Structure and electric properties of zink oxide−based ceramics doped with iron

Abstract

The structure and electrical properties of (Fe_xO_y)₁₀ (ZnO)₉₀ ceramics (0 ≤ x ≤ 3; 1 ≤ y ≤ 4) synthesized in air by one− and two−stage method were studied. To dope ZnO, powders of FeO, α−Fe₂O₃, and Fe₃O₄ or a mixture (α−Fe₂O₃ + FeO) were used. On the basis of X−ray diffraction analysis, gamma−resonance spectroscopy and Raman spectroscopy, it was established that at fixed average iron concentrations of 1—3 at.% in ceramic samples, at least three phases are formed: solid solution Zn_1−δFe_δO with wurtzite structure and residual iron oxides Fe_xO_y, used as doping agents. Scanning electron microscopy and energy−dispersive X−ray analysis have shown that, in the studied ceramics, the grain sizes of the wurtzite phase decreased from several tens of micrometers using one−step synthesis to the submicron level for the case of two−step synthesis. It was found that the incorporation of iron into ZnO leads to a contraction of the crystal lattice in the wurtzite phase and the stronger, the higher the proportion of oxygen in the doping iron oxides FexOy.

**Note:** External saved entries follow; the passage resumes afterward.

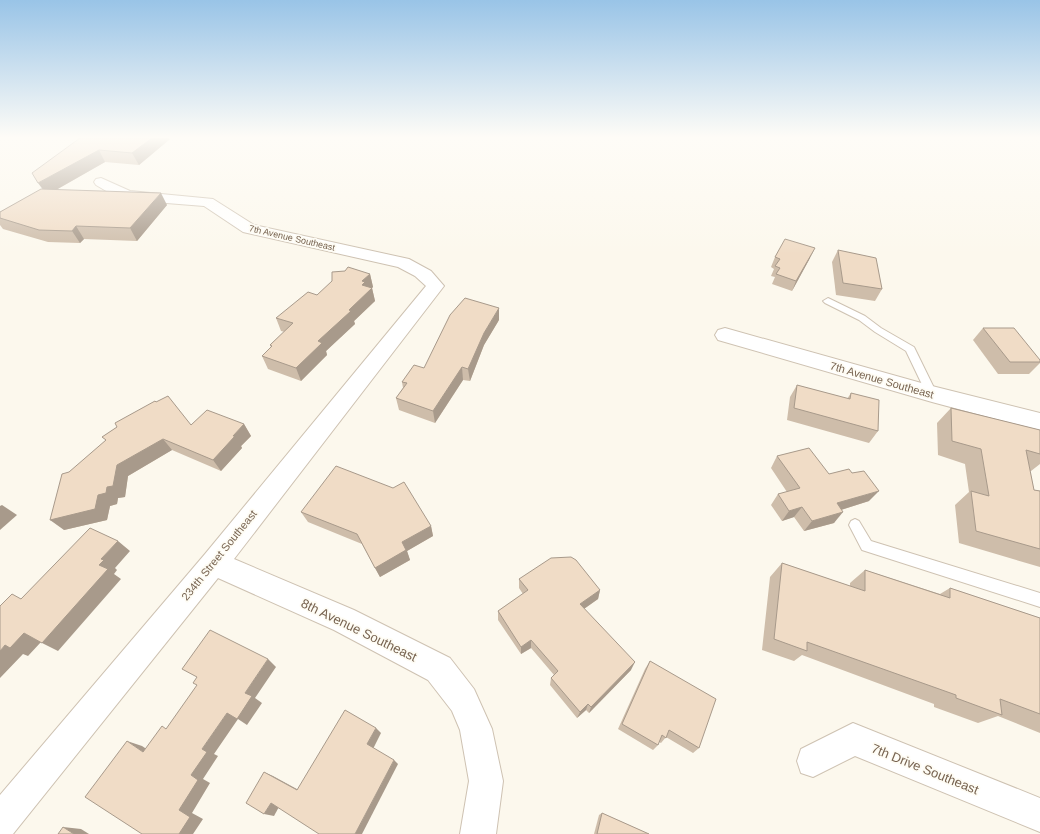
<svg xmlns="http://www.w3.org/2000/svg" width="1040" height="834" font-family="Helvetica,sans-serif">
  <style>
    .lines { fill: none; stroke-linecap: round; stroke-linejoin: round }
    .service-casing { stroke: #cec2b2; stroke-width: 2 }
    .minor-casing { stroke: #cec2b2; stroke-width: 2 }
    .service { fill: #fff; fill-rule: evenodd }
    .minor { fill: #fff; fill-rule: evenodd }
    .wall { fill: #cebdaa }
    .shaded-wall { fill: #a89a8b }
    .building { fill: #f0dcc6; stroke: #a89a8b }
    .labels { text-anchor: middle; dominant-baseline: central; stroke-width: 3.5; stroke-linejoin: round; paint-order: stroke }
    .far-street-label { font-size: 9px; fill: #776350; stroke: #fefcf4 }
    .street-label { font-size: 11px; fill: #776350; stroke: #fefcf4 }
    .near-street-label { font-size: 13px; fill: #776350; stroke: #fefcf4 }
  </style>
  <rect width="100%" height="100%" fill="#fcf8ed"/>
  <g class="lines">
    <defs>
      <g id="service">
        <polygon points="828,298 865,316 881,328 914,347 937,394 936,397 928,397 906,351 875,332 859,320 825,303 823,301"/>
        <polygon points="855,519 859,521 871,541 1040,593 1040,607 862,550 849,525 851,521"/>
      </g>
      <g id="minor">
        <polygon points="101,178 130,191 213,199 254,225 409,259 431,271 444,286 234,559 354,610 450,658 474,689 492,729 503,781 496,834 460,834 469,781 460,730 452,711 428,680 334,630 218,578 13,834 0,834 0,795 205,554 426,286 415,276 398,267 243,232 204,206 129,200 113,195 96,185 94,182 96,179"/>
        <polygon points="725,328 932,386 1040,413 1040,431 932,402 718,340 715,335 718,330"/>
        <polygon points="853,723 1040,798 1040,832 855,756 813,777 801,773 797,761 801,749"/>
      </g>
    </defs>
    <use href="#service" class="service-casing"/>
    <use href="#minor" class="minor-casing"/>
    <use href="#service" class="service"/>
    <use href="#minor" class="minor"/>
  </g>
  <g class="wall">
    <polygon points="80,138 170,139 139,165 105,162 56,190 167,205 137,241 84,239 80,243 48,242 3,229 0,225 0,212 43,189"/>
    <polygon points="838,250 882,289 875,301 836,295 832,262"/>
    <polygon points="775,257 810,258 792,291 772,284 775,277 771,276 774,269 771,267"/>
    <polygon points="370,274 373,287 372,288 375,301 354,321 355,324 326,351 327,355 301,381 268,369 262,356 271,347 270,345 285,332 281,331 276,318 317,295"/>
    <polygon points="499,320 484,345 470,381 463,380 435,423 399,410 396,398 403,388 402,382 424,368"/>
    <polygon points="983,328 1040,360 1040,363 1029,374 998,374 973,340"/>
    <polygon points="797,385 847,399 851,393 878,431 869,443 787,420 790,397"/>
    <polygon points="156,402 191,425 244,424 251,436 241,446 242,448 221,471 172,450 128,476 125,497 118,498 117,504 110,506 107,520 64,530 106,440 102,437"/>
    <polygon points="951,408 1040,430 1040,464 1031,471 1030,471 1034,490 1040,491 1040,567 959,543 955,505 969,492 965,464 938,455 937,423"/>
    <polygon points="777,456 829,474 869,501 841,510 834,523 804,531 794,517 782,521 771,505 778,494 787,492 771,468"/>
    <polygon points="301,512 431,526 433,536 407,551 410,560 380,577 362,544 308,522"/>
    <polygon points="782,563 850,586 850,583 865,570 940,594 950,588 1040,618 1040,733 998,716 978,723 934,707 934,704 802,655 794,661 762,650 770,577"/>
    <polygon points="519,579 600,590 598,599 584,609 631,670 589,713 586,710 577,718 550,685 551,678 554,675 531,648 521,654 498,620 498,611 523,594 519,588"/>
    <polygon points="650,661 699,748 693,753 666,737 661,743 659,742 658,745 653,750 618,729 645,669"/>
    <polygon points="602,813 649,834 594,834 599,815"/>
  </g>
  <g class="shaded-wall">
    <polygon points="152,138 169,138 170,139 139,165 132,153"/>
    <polygon points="99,150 105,162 47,195 38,183"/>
    <polygon points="161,193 167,205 137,241 130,228"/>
    <polygon points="76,226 84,239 80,243 72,231"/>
    <polygon points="815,248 810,258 792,291 796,281"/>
    <polygon points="370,274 373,287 368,292 372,288 375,301 354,321 355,324 326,351 327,355 301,381 296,368 318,341 349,310 362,281"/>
    <polygon points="499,308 499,320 484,345 470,381 468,369 484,333"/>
    <polygon points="462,367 463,380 435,423 433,411"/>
    <polygon points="244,424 251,436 241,446 242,448 221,471 213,460 233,436"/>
    <polygon points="163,439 172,450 128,476 125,497 118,498 117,504 110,506 107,520 64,530 50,520 98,495 107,487 117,465"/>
    <polygon points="879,491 869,501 828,514 837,503"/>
    <polygon points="2,505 17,515 0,530 0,506"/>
    <polygon points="802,507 794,517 782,521 789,511"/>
    <polygon points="843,512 834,523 804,531 812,521"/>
    <polygon points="431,526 433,536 407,551 410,560 380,577 375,568 402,542"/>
    <polygon points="118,541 130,551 115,568 117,570 114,574 121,579 58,651 42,643 99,565 101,559"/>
    <polygon points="600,590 598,599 578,613 580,604"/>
    <polygon points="24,633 41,642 28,656 23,654 0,678 0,651 5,645"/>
    <polygon points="531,640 531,648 521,654 521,647"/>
    <polygon points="268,659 276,667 255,698 262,703 247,725 238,719 214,754 218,756 203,779 210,783 192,813 203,819 193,834 179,834 179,810 191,775 202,749 227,713 245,693"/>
    <polygon points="635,662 631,670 589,713 591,707"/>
    <polygon points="588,704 586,710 577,718 580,712"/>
    <polygon points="376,728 381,733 373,749 367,744"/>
    <polygon points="127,741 142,746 157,756 143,752"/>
    <polygon points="394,760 398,764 362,834 355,834"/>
    <polygon points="264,772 273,776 306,794 297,790"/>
    <polygon points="271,803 280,805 274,816 264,814"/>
    <polygon points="63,827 81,829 89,834 74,834"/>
  </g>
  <g class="building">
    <polygon points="80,138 152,138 132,153 99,150 38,183 32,173"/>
    <polygon points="41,189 161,193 130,228 76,226 72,231 39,230 0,218 0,212"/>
    <polygon points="785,239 815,248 796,281 776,274 780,268 775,266 780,259 775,257"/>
    <polygon points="838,250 876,258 882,289 843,283"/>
    <polygon points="348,267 370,274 362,281 365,282 362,285 372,288 349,310 351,311 318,341 322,343 296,368 262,356 272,346 270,345 293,323 276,318 308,292 317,295 332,281 332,272 345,271"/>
    <polygon points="465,298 499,308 484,333 468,369 462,367 433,411 396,398 407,383 402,382 414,365 424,368 450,315"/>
    <polygon points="983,328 1014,328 1040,360 1040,362 1010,362"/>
    <polygon points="797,385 850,399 851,393 879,400 878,431 794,408"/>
    <polygon points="168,396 191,425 207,410 244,424 233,436 235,436 213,460 163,439 117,465 113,486 107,487 106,493 98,495 95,509 50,520 62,474 69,472 106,440 102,437 117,427 115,423 155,401 156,402"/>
    <polygon points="951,408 1040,430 1040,454 1026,450 1034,490 1040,491 1040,549 976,531 971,491 989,496 981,449 952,441"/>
    <polygon points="809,448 829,474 849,469 852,473 864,471 879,491 837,503 843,512 812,521 802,507 789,511 778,494 800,488 777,456"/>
    <polygon points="336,466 393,488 404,482 431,526 402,542 406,550 375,568 357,534 301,512"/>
    <polygon points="90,528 118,541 101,559 104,560 99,565 108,569 42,643 24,633 10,648 5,645 0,651 0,606 12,594 21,599"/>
    <polygon points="571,557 576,560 600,590 580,604 635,662 591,707 588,704 580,712 551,678 558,671 531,640 521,647 498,611 528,590 519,579 551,558"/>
    <polygon points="782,563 865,591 865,570 950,598 950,588 1040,618 1040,714 1000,699 1002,715 956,698 956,695 807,642 807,651 774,639"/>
    <polygon points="210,630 268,659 245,693 252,696 237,719 227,713 202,749 207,752 191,775 198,780 179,810 190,817 179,834 142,834 85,797 127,741 143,752 162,726 166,729 197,685 193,683 197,677 182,669"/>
    <polygon points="650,661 716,699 699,748 669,730 666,738 662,735 658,745 622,724"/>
    <polygon points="345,710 376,728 367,744 394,760 355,834 319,834 271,803 264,814 246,803 264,772 297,790"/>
    <polygon points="602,813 649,834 597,834"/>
    <polygon points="63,827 74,834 58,834"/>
  </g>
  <linearGradient id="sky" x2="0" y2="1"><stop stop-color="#99c4e7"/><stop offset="0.54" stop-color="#fefcf7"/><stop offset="1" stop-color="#fefcf7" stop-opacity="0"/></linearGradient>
  <rect width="1040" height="254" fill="url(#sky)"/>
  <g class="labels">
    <g class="far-street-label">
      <text transform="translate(292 238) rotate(13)">7th Avenue Southeast</text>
    </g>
    <g class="street-label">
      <text transform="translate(882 380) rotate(16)">7th Avenue Southeast</text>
      <text transform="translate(219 555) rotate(-51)">234th Street Southeast</text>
    </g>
    <g class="near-street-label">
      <text transform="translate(359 630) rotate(26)">8th Avenue Southeast</text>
      <text transform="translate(925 769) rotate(22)">7th Drive Southeast</text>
    </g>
  </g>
</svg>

The study of the temperature dependences of the electrical resistivity have shown that deep donor centers with an activation energy of about 0.35 eV are formed in the wurtzite phase Zn_1−δFe_δO. The temperature dependences of the electrical resistivity in the undoped ZnO in the temperature range of 6—300 K and in the doped ceramics (Fe_xO_y)₁₀(ZnO)₉₀, obtained by the one−step synthesis method, at temperatures below 50 K, are characterized by a variable activation energy, which indicates a strong disordering of their structure.